The farming village
The farming village
It is 3.3 km far from Fira, next to Messaria. It was built on both sides of a gorge, which is about 5 km long.
According to Dr Dora Monioudi Gavala* the village was built in the center of a gulley, also point where two lesser gulleys meet. It belongs to the type of excavated settlements and developed along the branches of those channels spilling over in the area around. It appears in written sources and drawings at about the middle of 18th century and is present in Olivier’s depiction of Santorini in 1801.
The settlement is a combination of built and open spaces and structures both cut in the ground or built above it. The bottom of the valley was the main circulation axis. From it started narrow rising paths that led to dwellings placed higher. The English nobleman Theodore Bent who visited Santorini in 1883 wrote about Vothonas that “the bed of the torrent forms the street, on either side are lovely gardens, for in this sheltered spot everything flourishes…”. At the time Bent visited Santorini Vothonas knew a time of prosperity. During the last decades of the 19th century, this prosperity left its mark on the built-up space giving it impressive facades with pillars, high ceilings and ample space in excavated structures, grandiose entrances.
The easier way to find the old village of Vothonas is to drive the so called “Potamos” which starts from the road that leads to Kamari, on the opposite side of the tavern “Kritikos”. You will first see on your left the white chapel of St. Prokopios and further down the old buildings carved on the walls of the gorge, forming impressive sets. On your right, further down this narrow and spiral road full of caves and carved-in buildings you will see the houses of the village some of which have been renovated.
In Vothonas you will notice several churches, but the most impressive one lies outside the settlement. It is the rock hewn church of Panagia Trypa (Virgin Mary in the Hole), or Panagia Sergena, celebrated every year on the 2nd of February. This remote church was used by locals as refuge during the Turkish rule. At the time, they used to climb up there using a wooden ladder, which was pulled up afterwards to prevent access by their enemies. Panagia Trypa (Virgin Mary in the Hole) must have gotten its name from the small window. On the outside it looks like a one meter wide hole, from which a helical path dug in the volcanic rock reaches the interior.

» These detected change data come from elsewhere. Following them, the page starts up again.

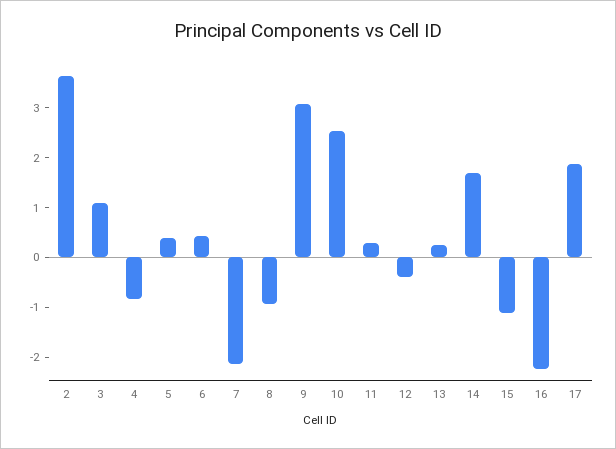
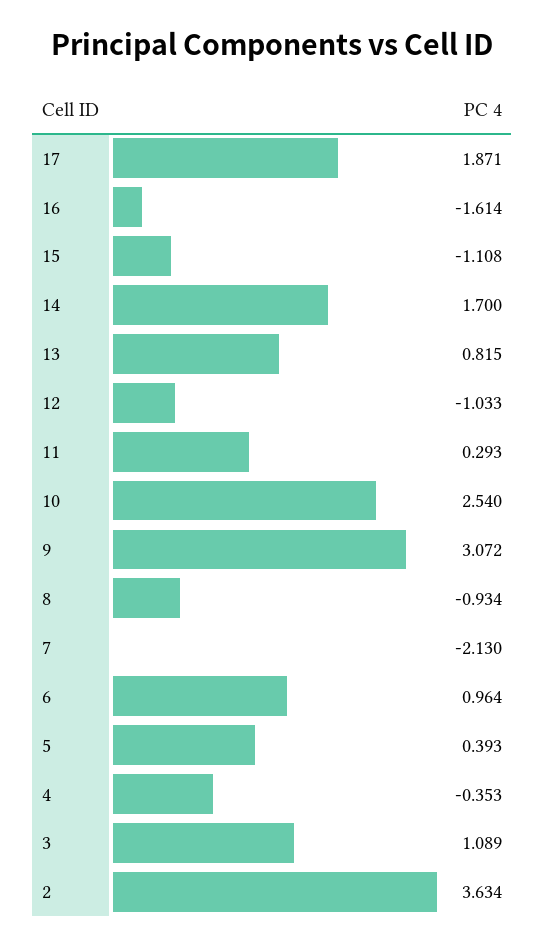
  {
    "2": 3.634,
    "3": 1.089,
-   "4": -0.8,
+   "4": -0.353,
    "5": 0.393,
-   "6": 0.4,
+   "6": 0.964,
    "7": -2.13,
    "8": -0.934,
    "9": 3.072,
    "10": 2.54,
    "11": 0.293,
-   "12": -0.4,
+   "12": -1.033,
-   "13": 0.2,
+   "13": 0.815,
    "14": 1.7,
    "15": -1.108,
-   "16": -2.2,
+   "16": -1.614,
    "17": 1.871
  }

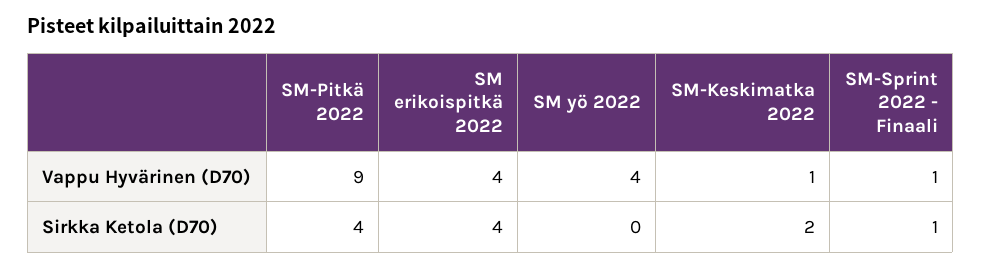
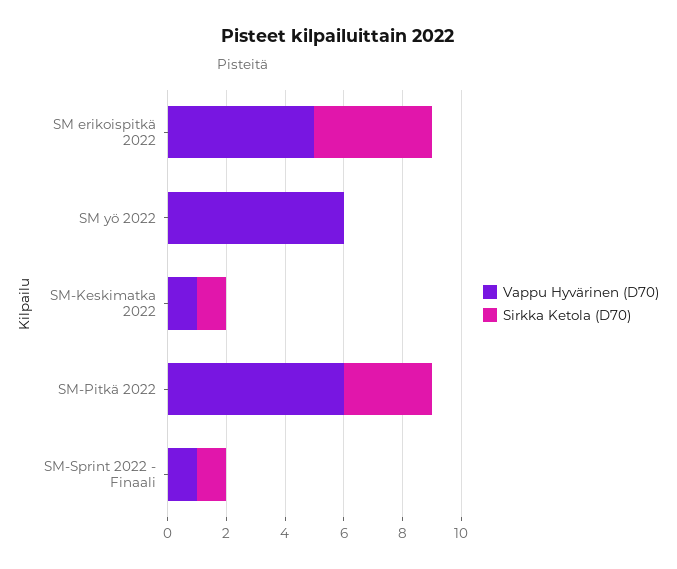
  {
    "Vappu Hyvärinen (D70)": {
-     "SM-Pitkä 2022": 9,
+     "SM-Pitkä 2022": 6,
-     "SM erikoispitkä 2022": 4,
+     "SM erikoispitkä 2022": 5,
-     "SM yö 2022": 4,
+     "SM yö 2022": 6,
      "SM-Keskimatka 2022": 1,
      "SM-Sprint 2022 - Finaali": 1
    },
    "Sirkka Ketola (D70)": {
-     "SM-Pitkä 2022": 4,
+     "SM-Pitkä 2022": 3,
      "SM erikoispitkä 2022": 4,
      "SM yö 2022": 0,
-     "SM-Keskimatka 2022": 2,
+     "SM-Keskimatka 2022": 1,
      "SM-Sprint 2022 - Finaali": 1
    }
  }

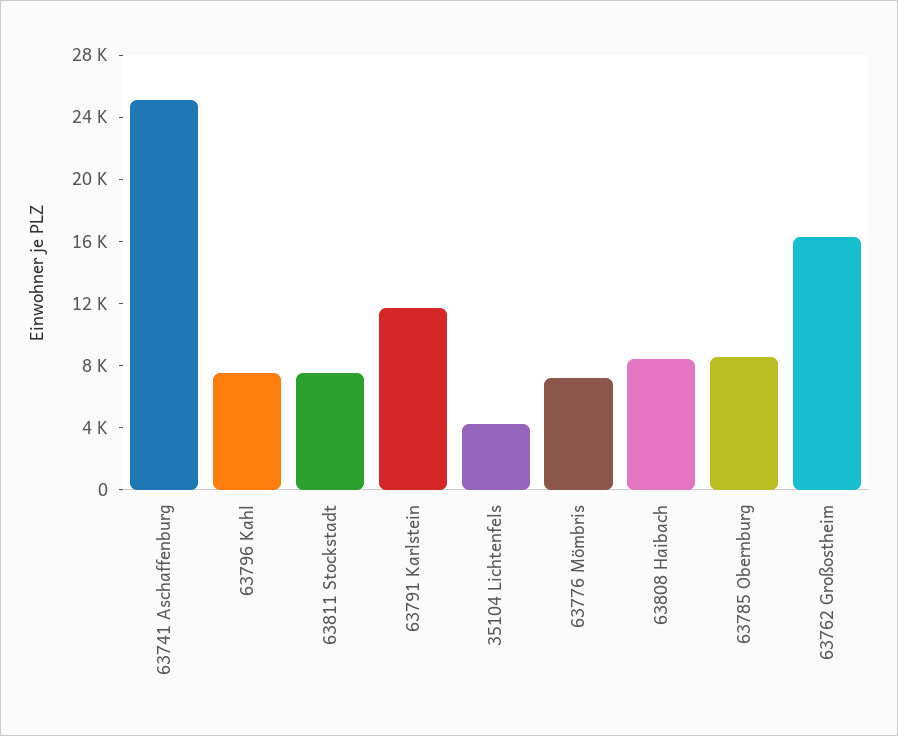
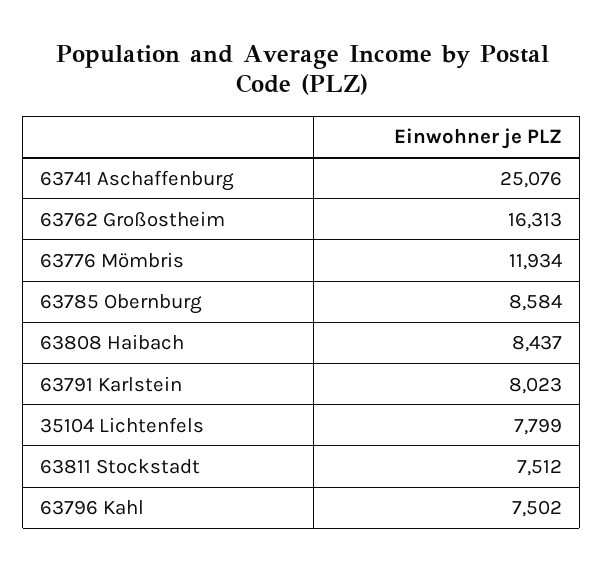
  {
    "63741 Aschaffenburg": 25076,
    "63796 Kahl": 7502,
    "63811 Stockstadt": 7512,
-   "63791 Karlstein": 12000,
+   "63791 Karlstein": 8023,
-   "35104 Lichtenfels": 4000,
+   "35104 Lichtenfels": 7799,
-   "63776 Mömbris": 7000,
+   "63776 Mömbris": 11934,
    "63808 Haibach": 8437,
    "63785 Obernburg": 8584,
    "63762 Großostheim": 16313
  }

To get to the church on foot you will turn left, opposite from the church of Panagia in the center of Vothonas where “Potamos” ends. After passing some more houses, the road ends and you will continue on foot following a gravel path. Walk on the right following a distinct path between the volcanic rocks, and in 5 minutes you will face a plateau and the impressive church of Sergena. It is one of the most beautiful places on the island and you will enjoy the tranquility and privacy.